Meskipun, kejadian awal ini dibantah oleh banyak orang, tetapi, sejak saat itu, istilah Geng Motor menjadi prasa umum di kalangan warga di Kota Jambi.
Sejak saat itu, banyak korban “tebas” yang dilakukan oleh anggota geng motor. Mereka mencari korban secara acak, dengan alasan “uji mental”.
Banyak warga Kota Jambi yang dapat berbicara terkait persoalan ini. Terutama warga yang acap kali masih berada di jalanan, selepas pukul 21.00 WIB.
Celurit, parang panjang, dan berbagai senjata tajam dengan ukuran panjang, biasa dibawa oleh anggota Geng Motor. Yakni, oleh penumpang yang duduk di sadel bagian belakang.
Umumnya, mereka berkendara secara berboncengan dua orang. Driver bertugas mengendalikan kendaraan, dan penumpang di sadel belakang adalah eksekutor, dan melakukan aksi kekerasan terhadap siapa saja yang layak menurut standard-nya.
Lama makin lama, aksi kekerasan jalanan yang meresahkan itu, diupload ke media sosial. Mungkin saja setelah kejadian, atau bahkan live.
Aksi yang mengerikan, dan merugikan banyak orang.
Sehingga, Polda Jambi pun menyatakan perang terhadap Geng Motor. Dan, aksi mereka dipandang sebagai aksi yang melawan hukum.
Belum lama ini, Tim Resmob Polda Jambi, menangkap empat orang remaja beserta empat pucuk senjata tajam dan dua unit sepeda motor di daerah Simpang Pulai, Kota Jambi, Senin (24/3).

Barang bukti sitaan polisi dari pelaku Klitih di Yogyakarta. (credits: TribunJogja)
Keempat remaja itu, adalah; RA (20), MYS (17), RA (17), dan AP (18). Mereka akan disangkakan UU Darurat nomor 12 tahun 1951, karena pidana kepemilikan senjata tajam.
“Sekali lagi saya peringatkan kepada para gengster di Jambi, kalau kalian masih berani, kita lihat saja nanti. Kami sudah kasih kesempatan untuk berdamai, dan saya tidak kasih ampun lagi,” kata Direktur Reserse Kriminal Umum Polda Jambi Kombes Manang Soebeti, mengutip Detik.

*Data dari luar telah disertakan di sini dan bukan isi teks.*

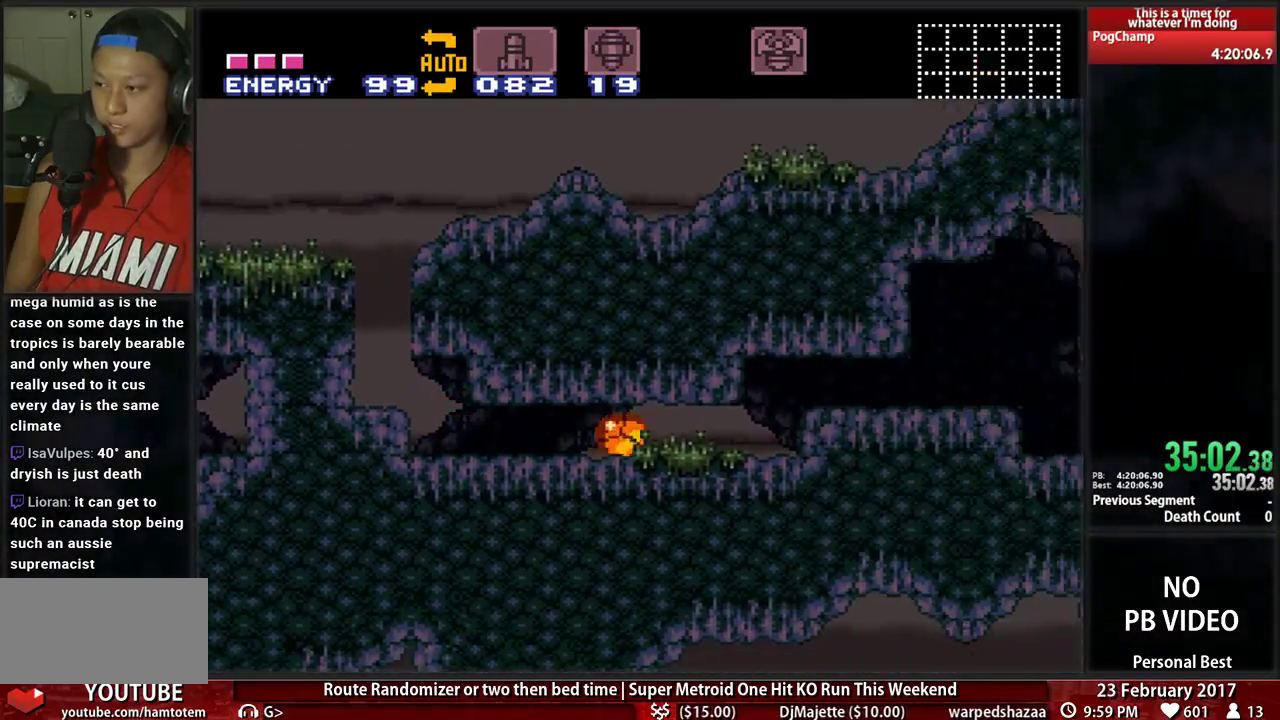
{"dt_ms": 500, "buttons": ["B", "DPAD_RIGHT"]}
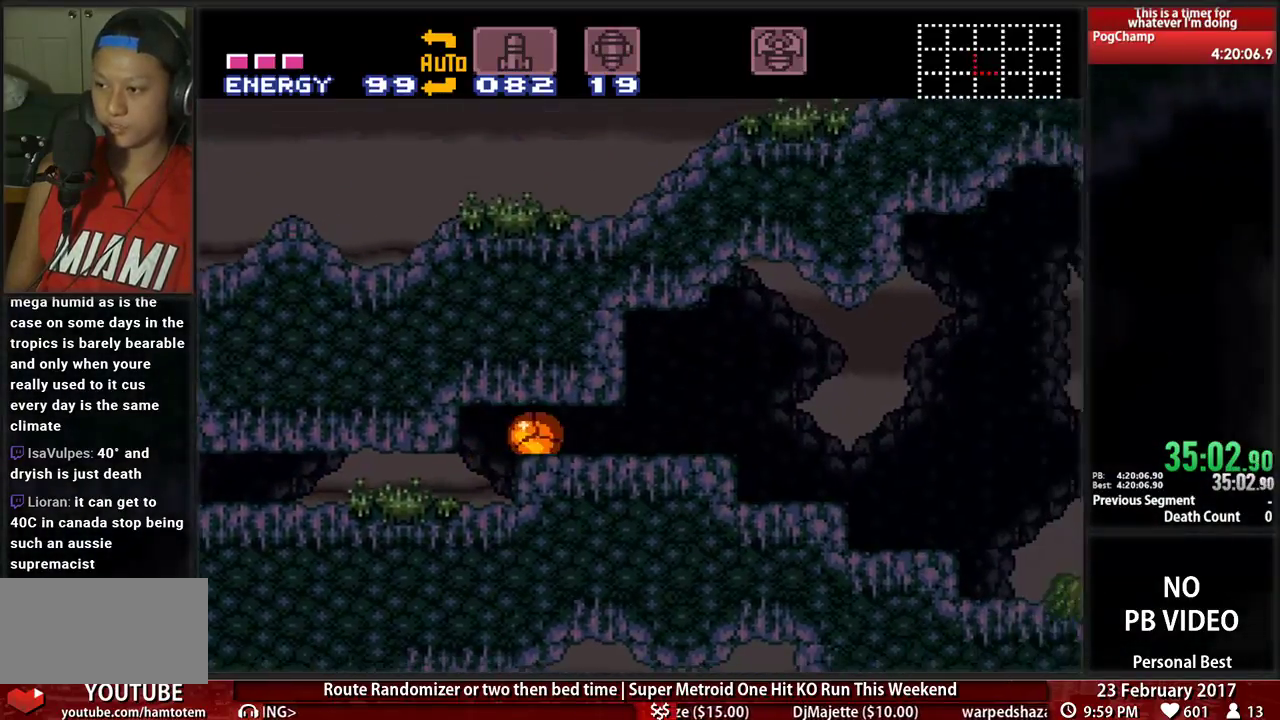
{"dt_ms": 500, "buttons": ["B", "DPAD_RIGHT"], "events": [[69, "Y", "down"], [241, "Y", "up"]]}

Adapun keempat pucuk senjata tajam yang berhasil di sita, adalah; katana, celurit, egrek, dan parang gergaji.
Jenis senjata tajam yang sama, atau hampir sama, yang digunakan oleh pelaku Klitih di Yogyakarta, sejak awal tahun 1990-an lalu.
Istilah Klitih, mengutip Kompas, terjadi di malam hari ketika beberapa jalan mulai sepi.
Ahli Bahasa Jawa, dan juga Guru Besar Universitas Sanata Dharma, Yogyakarta, Pranowo mengatakan, klitih berasal dari bentuk kata ulang, yakni: klithah-klithih. Artinya kira-kira, adalah: jalan bolak-balik agak kebingungan.
Sehingga, dapat digunakan dengan contoh yang hampir mirip dalam bahasa Indonesia, yakni; pontang-panting, mondar-mandir, hilir-mudik, dan seradak-seruduk.
“Itu dulu. Tapi sekarang, kata klithah-klithih yang hanya digunakan sebagian, yakni klitih digunakan untuk menunjuk aksi-aksi kekerasan dan kriminalitas,” katanya.
Klitih, menurut sosiolog Universitas Gadjah Mada (UGM) Arie Sujito, adalah kegiatan atau aktifitas keluar rumah di malam hari untuk menghilangkan kepenatan. Namun, kini, telah mengalami pergeseran menjadi hal-hal negatif, yakni tindak kriminalitas, yang justru dilakukan oleh remaja.
Menurut sosiolog kriminalitas UGM Soeprapto, sejumlah remaja dengan latar belakang keluarga yang kurang kondusif melampiaskan kekecewaannya dengan mengajak remaja lain berkeliling mencari “musuh” memakai sepeda motor.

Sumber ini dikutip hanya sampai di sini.